A scalable, gradient-stable approach to multi-step, nonlinear system identification using first-order methods
Cesare Donati, Martina Mammarella, Fabrizio Dabbene, Carlo Novara, Constantino Lagoa
TL;DR
The paper proposes a scalable gradient-based framework for nonlinear multi-step system identification that leverages automatic differentiation to compute exact gradients along a prediction horizon. By modeling the gradient evolution as a Linear Parameter-Varying (LPV) dynamical system, it achieves computational complexity that scales linearly with the horizon length $T$ and the number of parameters, specifically $\mathcal{O}(T n_x^2 n_\vartheta)$. A key contribution is a BIBO-based stability analysis that provides conditions to avoid exploding gradients during identification, including barrier-penalty techniques to keep trajectories within stable regions.

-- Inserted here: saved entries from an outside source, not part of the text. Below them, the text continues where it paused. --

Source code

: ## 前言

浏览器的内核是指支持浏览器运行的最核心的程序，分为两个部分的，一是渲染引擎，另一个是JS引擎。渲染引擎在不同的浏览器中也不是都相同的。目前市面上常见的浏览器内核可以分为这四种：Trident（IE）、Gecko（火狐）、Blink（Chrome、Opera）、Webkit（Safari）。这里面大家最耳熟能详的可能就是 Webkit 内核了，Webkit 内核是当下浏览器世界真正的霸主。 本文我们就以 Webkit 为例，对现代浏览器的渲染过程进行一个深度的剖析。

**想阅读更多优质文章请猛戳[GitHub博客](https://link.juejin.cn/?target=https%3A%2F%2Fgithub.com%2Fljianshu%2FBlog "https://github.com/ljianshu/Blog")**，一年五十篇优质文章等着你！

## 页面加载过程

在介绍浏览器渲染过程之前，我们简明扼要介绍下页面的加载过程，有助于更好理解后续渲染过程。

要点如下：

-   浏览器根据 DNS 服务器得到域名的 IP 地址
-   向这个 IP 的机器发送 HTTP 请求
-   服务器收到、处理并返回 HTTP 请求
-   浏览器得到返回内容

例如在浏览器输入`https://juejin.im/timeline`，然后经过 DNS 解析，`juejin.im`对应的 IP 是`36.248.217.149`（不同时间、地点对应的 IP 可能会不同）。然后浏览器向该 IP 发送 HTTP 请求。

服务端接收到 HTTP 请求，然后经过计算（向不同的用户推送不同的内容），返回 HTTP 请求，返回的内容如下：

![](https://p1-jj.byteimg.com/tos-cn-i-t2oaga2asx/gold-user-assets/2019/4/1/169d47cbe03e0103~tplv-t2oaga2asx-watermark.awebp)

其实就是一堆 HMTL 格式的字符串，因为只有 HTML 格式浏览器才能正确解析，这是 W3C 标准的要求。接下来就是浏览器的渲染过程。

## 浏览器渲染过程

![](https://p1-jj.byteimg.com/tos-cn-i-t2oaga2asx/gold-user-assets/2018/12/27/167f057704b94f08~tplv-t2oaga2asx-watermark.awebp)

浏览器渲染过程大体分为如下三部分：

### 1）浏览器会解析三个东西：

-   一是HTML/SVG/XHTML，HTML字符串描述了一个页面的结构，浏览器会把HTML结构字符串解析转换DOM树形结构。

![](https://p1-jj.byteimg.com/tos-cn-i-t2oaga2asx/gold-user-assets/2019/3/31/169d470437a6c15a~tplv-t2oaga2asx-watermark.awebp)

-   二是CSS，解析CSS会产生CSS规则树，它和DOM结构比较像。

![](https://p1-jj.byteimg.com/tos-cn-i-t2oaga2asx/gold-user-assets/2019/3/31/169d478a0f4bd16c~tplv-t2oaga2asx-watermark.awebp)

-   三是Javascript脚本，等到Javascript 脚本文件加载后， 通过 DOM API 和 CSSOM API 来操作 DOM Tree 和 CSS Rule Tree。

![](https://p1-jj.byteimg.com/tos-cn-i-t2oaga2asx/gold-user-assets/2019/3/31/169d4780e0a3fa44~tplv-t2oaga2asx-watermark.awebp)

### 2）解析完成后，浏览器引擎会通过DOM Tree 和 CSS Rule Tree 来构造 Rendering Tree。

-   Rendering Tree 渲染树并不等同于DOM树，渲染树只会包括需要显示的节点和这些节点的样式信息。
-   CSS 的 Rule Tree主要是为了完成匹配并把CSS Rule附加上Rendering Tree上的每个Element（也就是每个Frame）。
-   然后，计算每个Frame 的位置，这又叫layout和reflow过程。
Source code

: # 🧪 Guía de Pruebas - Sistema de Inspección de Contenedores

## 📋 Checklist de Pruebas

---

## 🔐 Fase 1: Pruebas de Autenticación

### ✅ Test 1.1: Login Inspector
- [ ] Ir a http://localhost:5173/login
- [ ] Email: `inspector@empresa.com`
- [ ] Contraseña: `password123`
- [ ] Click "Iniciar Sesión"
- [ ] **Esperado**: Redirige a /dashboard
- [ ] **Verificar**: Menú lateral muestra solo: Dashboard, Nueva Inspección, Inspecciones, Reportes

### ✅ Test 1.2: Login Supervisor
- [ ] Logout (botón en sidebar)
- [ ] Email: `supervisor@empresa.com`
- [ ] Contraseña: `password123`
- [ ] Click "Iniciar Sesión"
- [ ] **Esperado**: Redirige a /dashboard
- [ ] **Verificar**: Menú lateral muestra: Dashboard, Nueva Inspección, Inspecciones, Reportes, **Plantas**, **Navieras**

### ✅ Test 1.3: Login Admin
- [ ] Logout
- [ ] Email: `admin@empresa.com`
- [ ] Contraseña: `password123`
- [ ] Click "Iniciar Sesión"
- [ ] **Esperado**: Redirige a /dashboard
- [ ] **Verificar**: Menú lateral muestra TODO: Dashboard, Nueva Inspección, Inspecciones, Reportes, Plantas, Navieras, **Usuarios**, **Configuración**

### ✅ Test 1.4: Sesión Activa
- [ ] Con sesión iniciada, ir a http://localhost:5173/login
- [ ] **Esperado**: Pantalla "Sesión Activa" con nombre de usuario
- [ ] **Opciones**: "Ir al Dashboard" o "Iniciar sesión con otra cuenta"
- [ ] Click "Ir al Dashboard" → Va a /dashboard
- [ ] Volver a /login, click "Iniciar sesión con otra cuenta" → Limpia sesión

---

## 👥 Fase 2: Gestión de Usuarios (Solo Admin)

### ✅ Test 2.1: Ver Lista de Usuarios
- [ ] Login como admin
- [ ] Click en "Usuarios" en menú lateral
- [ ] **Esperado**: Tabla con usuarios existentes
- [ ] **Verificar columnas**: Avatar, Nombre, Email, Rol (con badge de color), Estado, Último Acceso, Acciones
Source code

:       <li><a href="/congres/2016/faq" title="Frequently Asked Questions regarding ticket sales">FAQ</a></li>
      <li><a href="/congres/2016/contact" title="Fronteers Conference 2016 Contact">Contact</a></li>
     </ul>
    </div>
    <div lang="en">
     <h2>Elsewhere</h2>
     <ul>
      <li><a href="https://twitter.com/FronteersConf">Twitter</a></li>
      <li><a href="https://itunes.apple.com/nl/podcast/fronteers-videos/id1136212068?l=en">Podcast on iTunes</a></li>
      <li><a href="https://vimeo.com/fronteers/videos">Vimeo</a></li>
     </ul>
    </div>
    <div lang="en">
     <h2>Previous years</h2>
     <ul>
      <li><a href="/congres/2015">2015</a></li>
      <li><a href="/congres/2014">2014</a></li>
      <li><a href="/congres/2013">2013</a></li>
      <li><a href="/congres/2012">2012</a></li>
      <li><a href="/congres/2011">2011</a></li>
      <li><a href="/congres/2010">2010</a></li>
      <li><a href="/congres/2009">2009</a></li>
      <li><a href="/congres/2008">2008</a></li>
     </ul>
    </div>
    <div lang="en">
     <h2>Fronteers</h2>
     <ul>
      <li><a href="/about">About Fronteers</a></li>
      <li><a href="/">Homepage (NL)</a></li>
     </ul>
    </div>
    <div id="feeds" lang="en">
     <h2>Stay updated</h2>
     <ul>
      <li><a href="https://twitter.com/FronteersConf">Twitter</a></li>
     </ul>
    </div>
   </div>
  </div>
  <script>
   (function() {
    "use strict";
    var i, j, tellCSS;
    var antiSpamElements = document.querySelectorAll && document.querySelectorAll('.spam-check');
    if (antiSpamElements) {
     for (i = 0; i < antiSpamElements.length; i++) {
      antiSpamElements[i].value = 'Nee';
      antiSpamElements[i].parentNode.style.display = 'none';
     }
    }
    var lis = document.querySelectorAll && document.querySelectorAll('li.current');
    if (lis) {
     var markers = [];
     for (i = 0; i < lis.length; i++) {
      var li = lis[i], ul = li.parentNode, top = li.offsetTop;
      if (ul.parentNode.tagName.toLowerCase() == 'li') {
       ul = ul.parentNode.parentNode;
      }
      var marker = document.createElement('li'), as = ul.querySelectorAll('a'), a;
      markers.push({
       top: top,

The approach is validated through numerical examples demonstrating substantial computational gains and effective mitigation of gradient explosion, with implications for scalable nonlinear identification and non-convex optimization in dynamical systems.
Abstract
This paper presents three main contributions to the field of multi-step system identification. First, drawing inspiration from Neural Network (NN) training, it introduces a tool for solving identification problems by leveraging first-order optimization and Automatic Differentiation (AD). The proposed method exploits gradients with respect to the parameters to be identified and leverages Linear Parameter-Varying (LPV) sensitivity equations to model gradient evolution. Second, it demonstrates that the computational complexity of the proposed method is linear in both the multi-step horizon length and the parameter size, ensuring scalability for large identification problems. Third, it formally addresses the "exploding gradient" issue: via a stability analysis of the LPV equations, it derives conditions for a reliable and efficient optimization and identification process for dynamical systems. Simulation results indicate that the proposed method is both effective and efficient, making it a promising tool for future research and applications in nonlinear system identification and non-convex optimization.